Eliza did not trust herself to speak so she nodded.
“Aren’t you grown-up.”
Was it a question? He seemed to expect a reply. Eliza cleared her throat and said, “Yes I am.”
The man gave her back the ticket and she took one end, but to her terrible fright he kept hold of the other. Now she was stuck, frozen in place. “Someone meeting you the other end, are they?” he said. His voice was kind but still it was the worst question in the world.
“Yes,” she gulped. “My mum.”
“Very good, well done. I wish my little girl was as responsible as you are.” He let go.
For an awful moment Eliza thought she might start crying. Tears pricked her eyes and an enormous lump, as big as if she’d swallowed a whole loaf of bread, sat in her chest. She smiled—mainly to crinkle up her eyes and stop the tears popping out—and looked down at her rucksack. She took a lot of trouble over putting her ticket away and opening and closing all the zips.
The conductor looked at her for three and a half more seconds—which she counted—and then turned to the next person and went on down the carriage: “Hello, hello, here we are, tickets please…” Eliza thought that everyone must be looking at her. She stared out of the window until the red-hot feeling went away.
At last the train began to slow down and it passed an on-the-top Underground station. When she saw that round red-and-blue sign it was so familiar that Eliza felt as safe as
if she really were being met off the train—as if Eliot had come from Hampstead in her little car to stand at the barrier and wave. Even though this was not the end of her journey Eliza felt like cheering and running up and down the aisle with her shirt over her head, like the boys did when they scored at football. Instead she joggled in her seat and grinned at her reflection in the window pane. She made the face of a triumphant tiger at the swoop and dip of the neighboring tracks which were slowing down and turning from a formless gray mash into a neat threaded pattern of ribbons and streamers.
Everything that had come out of her rucksack was zipped back into its pocket. She fished out her Oyster card and gripped it in her hand, so hard that its edges marked her palm. She struggled to contain her elation. She wanted to shout and boast to everyone on the train and to chant under her breath something that would accompany the clatter and swallow of the train’s wheels over the points: Eliot Fox, Eliot Fox, Eliot Fox.

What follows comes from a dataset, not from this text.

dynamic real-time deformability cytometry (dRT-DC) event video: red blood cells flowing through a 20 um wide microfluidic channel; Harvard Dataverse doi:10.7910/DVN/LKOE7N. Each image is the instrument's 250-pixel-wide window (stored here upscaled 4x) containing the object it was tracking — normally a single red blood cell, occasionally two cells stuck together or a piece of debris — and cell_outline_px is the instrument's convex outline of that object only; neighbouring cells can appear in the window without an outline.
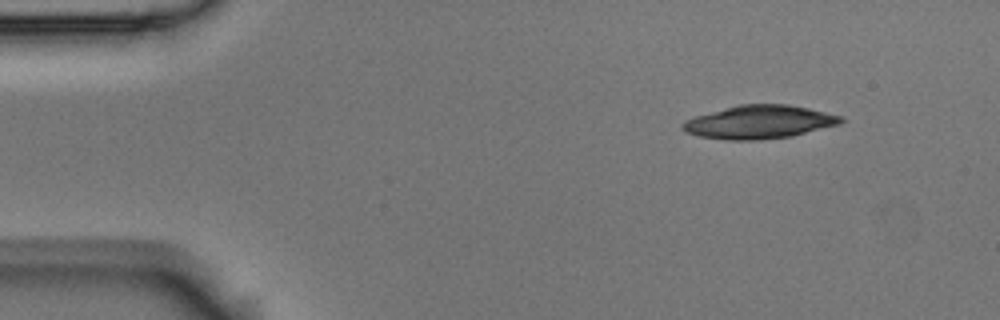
{"species": "Egyptian fruit bat (a non-hibernating species)", "species_latin": "Rousettus aegyptiacus", "temperature_condition": "room temperature", "stored_images_in_passage": 6, "segment_of_instrument_passage": [2, 2], "camera_frame_rate_fps": 3000, "um_per_image_px": 0.085, "animal": {"sex": "male"}, "frame": {"image": 1, "passage_image": 6, "time_ms": 1.667, "image_size_px": [1000, 320], "cell_outline_px": [[844, 120], [840, 124], [792, 136], [756, 140], [724, 140], [700, 136], [684, 132], [680, 128], [680, 124], [684, 120], [696, 116], [740, 104], [788, 104], [808, 108], [844, 116]], "centroid_in_image_um": [64.53, 10.37], "position_along_channel_um": 20.5, "area_um2": 30.81}}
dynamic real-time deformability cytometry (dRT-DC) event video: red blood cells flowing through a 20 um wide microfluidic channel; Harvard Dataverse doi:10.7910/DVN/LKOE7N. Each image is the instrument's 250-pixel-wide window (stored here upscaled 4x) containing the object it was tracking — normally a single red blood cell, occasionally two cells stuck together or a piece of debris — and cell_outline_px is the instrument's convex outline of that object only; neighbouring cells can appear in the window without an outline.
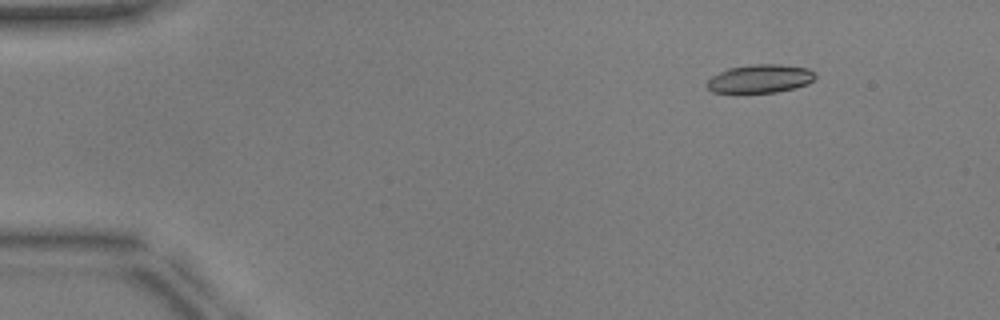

Eliot was not at the barrier but someone else, someone whom Eliza knew and loved, was there instead: her grandmother. Val was standing in a familiar pose—hands clasped in front of her and handbag tucked under one elbow—but she was looking older than usual. Eliza spent a moment staring—Was it her? Could it be?—before recognition spread like melted butter.
When she knew for sure that it was Val she wanted to laugh, cry and shout out her name. She slowed right down, faltering, and then speeded up and ran the rest of the way, saying, “Gravel! Gravel!” under her breath.
Her grandmother caught sight of her and right away looked ten years younger, as if she had swallowed a miracle drink. She broke into a smile, stepped forward and met Eliza’s running—flying—body with open arms. They both hung on.